Named Docker-Managed Volumes

That’s pretty simple and straightforward. We create a container with a named volume, and it doesn’t get anywhere until we say so.

sudo docker run --rm --name devtest \
    -v heisenberg:/volumetest4 busybox \
    sh -c 'echo "Heisenberg" > /volumetest4/saymyname.txt'
# --rm removes the container, but not the volume

sudo docker run --rm --name devtest \
    -v heisenberg:/volumetest4 busybox \
    cat /volumetest4/saymyname.txt
# this command will output "Heisenberg"

# it's time to get rid of Heisenberg
sudo docker volume rm heisenberg

Importing Volumes

We will create a container storing our volumes, and use –volumes-from to import them into another container:

# first we create an empty container with a docker-managed volume attached
sudo docker run --name mystorage \
     -v /songs busybox
# it doesn't do anything but exists, thus serving as a volume holder
# please note that we don't use --rm option here

# now we create another container and import volumes
sudo docker run --rm --name mysongs \
     --volumes-from mystorage busybox \
     sh -c 'echo "I am still standing!" > /songs/elton.txt'

# the mysongs container is stopped and removed, we create another one
sudo docker run --rm --name mysongs \
     --volumes-from mystorage busybox \
     cat /songs/elton.txt
# it should output "I am still standing!"

# now let's remove the storage container
# don't forget the -v option to remove the unnamed volume attached to it
sudo docker rm -v mystorage

This usage pattern can also be applied with named volumes or bind-mounts. There are a couple of most common use cases:

If your container has a huge number of volumes, you can use it to keep them all in one place, simplifying your work and minimizing the chance of messing something up by mistake.
If you have dynamic containers using the volumes, a dedicated volumes container would be a single place to look for all the containers in case you need to modify them or backup the data.
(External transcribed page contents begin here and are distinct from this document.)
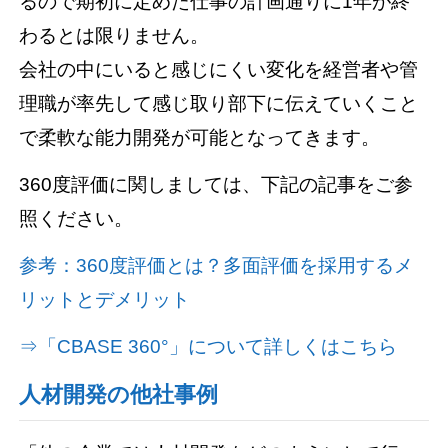
るので期初に定めた仕事の計画通りに1年が終
わるとは限りません。
会社の中にいると感じにくい変化を経営者や管
理職が率先して感じ取り部下に伝えていくこと
で柔軟な能力開発が可能となってきます。
360度評価に関しましては、下記の記事をご参
照ください。
参考：360度評価とは？多面評価を採用するメ
リットとデメリット
⇒「CBASE 360°」について詳しくはこちら
人材開発の他社事例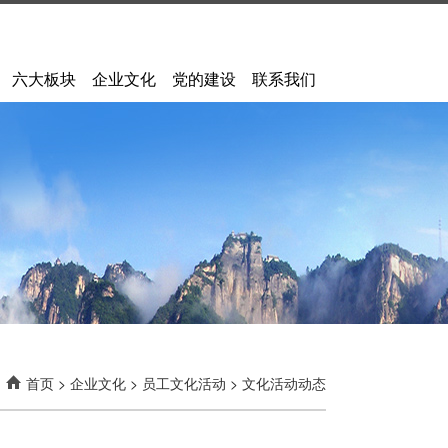
六大板块
企业文化
党的建设
联系我们
首页
>
企业文化
>
员工文化活动
>
文化活动动态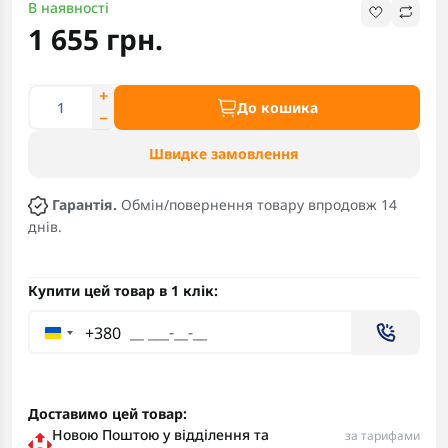
В наявності
1 655 грн.
До кошика
Швидке замовлення
Гарантія.
Обмін/повернення товару впродовж 14
днів.
Купити цей товар в 1 клік:
+380
Доставимо цей товар:
Новою Поштою у відділення та
за тарифами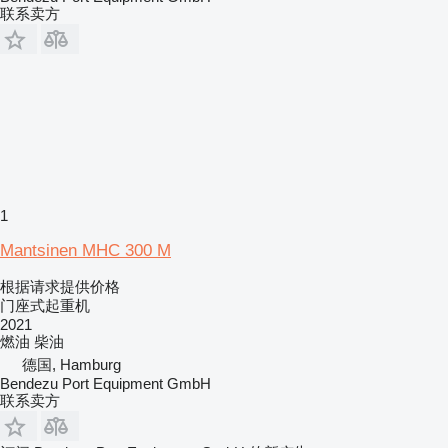
联系卖方
1
Mantsinen MHC 300 M
根据请求提供价格
门座式起重机
2021
燃油
柴油
德国, Hamburg
Bendezu Port Equipment GmbH
联系卖方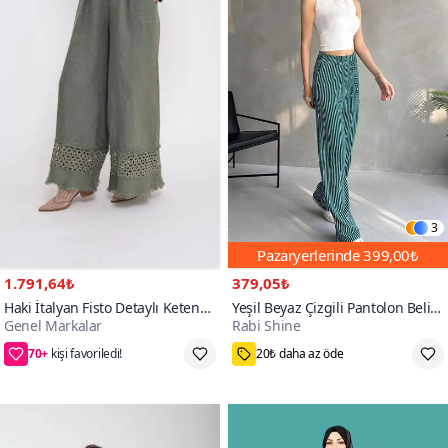
3
Pazaryerlerinde
399,00₺
1.791,64₺
379,05₺
Haki İtalyan Fisto Detaylı Keten
Yeşil Beyaz Çizgili Pantolon Beli
Genel Markalar
Rabi Shine
Pantolon
Lastikli Bürümcük
70+
Standart
S,M,L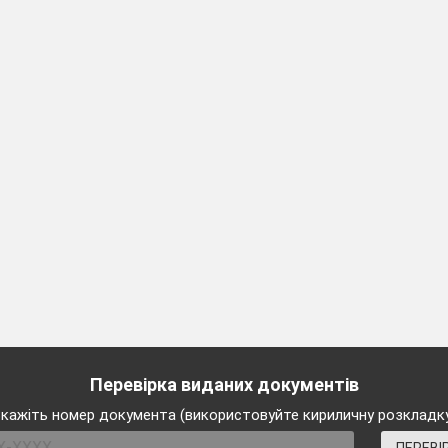
Задача 1
них дерев, а листяних – на 18 менше. Скільки дерев у
стяних;
 у лісі.
Задача 2
в’яже задачу за допомогою виразу.
 8 птахів, а у горобиній – у 2 рази більше. Скільки всі
Перевірка виданих документів
и.
кажіть номер документа (використовуйте кириличну розкладк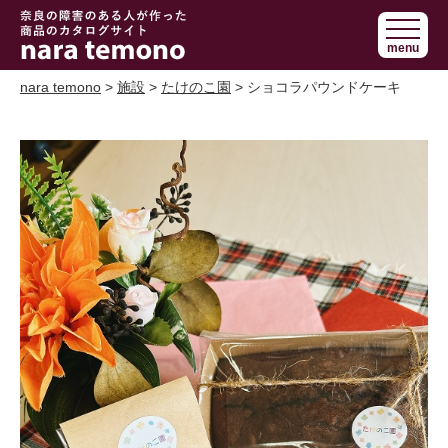
奈良で障害の
menu
ある人の手作
り商品 nara
nara temono
>
施設
>
たけのこ園
> ショコラパウンドケーキ
temono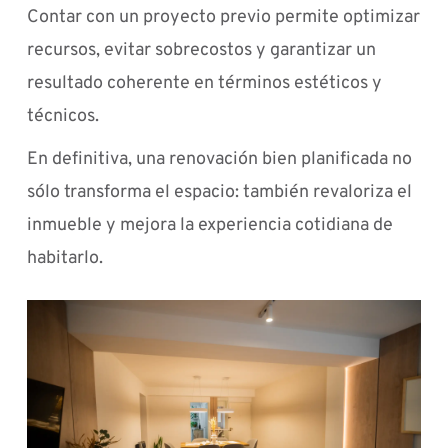
Contar con un proyecto previo permite optimizar
recursos, evitar sobrecostos y garantizar un
resultado coherente en términos estéticos y
técnicos.
En definitiva, una renovación bien planificada no
sólo transforma el espacio: también revaloriza el
inmueble y mejora la experiencia cotidiana de
habitarlo.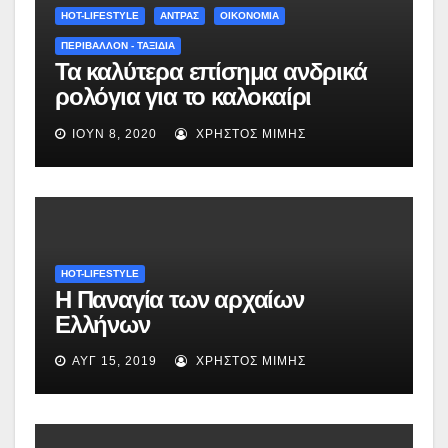
HOT-LIFESTYLE
ΆΝΤΡΑΣ
ΟΙΚΟΝΟΜΙΑ
ΠΕΡΙΒΑΛΛΟΝ - ΤΑΞΙΔΙΑ
Τα καλύτερα επίσημα ανδρικά
ρολόγια για το καλοκαίρι
(εικόνες)
ΙΟΎΝ 8, 2020
ΧΡΉΣΤΟΣ ΜΊΜΗΣ
HOT-LIFESTYLE
Η Παναγία των αρχαίων
Ελλήνων
ΑΥΓ 15, 2019
ΧΡΉΣΤΟΣ ΜΊΜΗΣ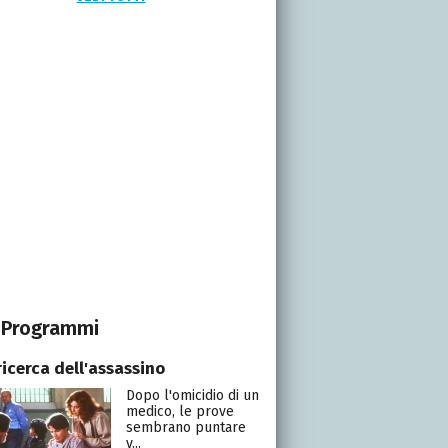
Programmi
ricerca dell'assassino
Dopo l'omicidio di un
medico, le prove
sembrano puntare
v...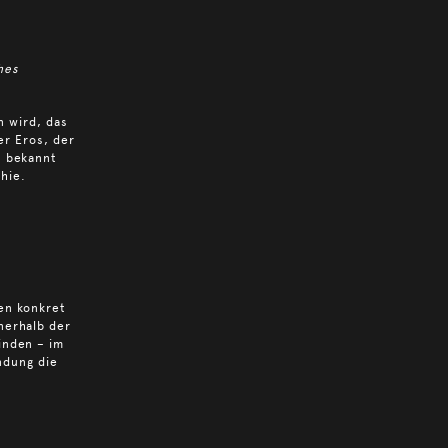
hes
n wird, das
er Eros, der
, bekannt
hie.
hen konkret
nerhalb der
inden – im
ndung die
How Docker Compose Handles Volumes

Docker Compose behavior doesn’t differ much from the command line. You can create a docker-managed volume (named or unnamed), or a bind-mount, and almost everything works as expected.

The only difference is that unnamed docker-managed volumes persist data stored in them after rebuilding an image or recreating a container.

Let’s create a docker-compose.yml to setup the container, attach an unnamed volume, and write into a new file in that volume:

version: "3.5"

services:
    pinkfloyd:
        image: busybox
        volumes:
            - /data/lyrics
        command: sh -c 'echo "For a lead role in a cage?" > /data/lyrics/wish.txt'

Now run sudo docker-compose up to perform the command.

As you can see, the volume doesn’t have a name, and in regular circumstances it would’ve been lost after recreating the container.
However, the data persists. Let’s edit the docker-compose.yml to replace the write command with an output from the file:

...
        command: cat /data/lyrics/wish.txt

We no longer write into that container, but only read from it. Let’s apply the changes to the container:

sudo docker-compose up
# you should see "For a lead role in a cage?" displayed

As you can see, the data is still there. Although this behavior differs from how Docker usually handles unnamed modules, it makes a lot of sense. But you need to be aware that’s going on with your volumes, so I wouldn’t recommend storing data in an unnamed docker-managed volume as it would make accidental data loss much more likely.

Persistent data in unnamed containers might also lead to unexpected results. Let’s say you create a MySQL container via Docker Compose. After the first run it creates the mysql database, and inserts the user entry with the password you provided. Even if you’ve chosen to store the data in an unnamed docker-managed volume, the data is still in there.

You modify docker-compose.yml to change the root password to MySQL, and run docker-compose up -d once again. The container gets recreated, but the volume is still assigned, so database already exists and the new root password will not be set. Long story short, you cannot connect to MySQL because your new root password doesn’t work, and you lost the old password.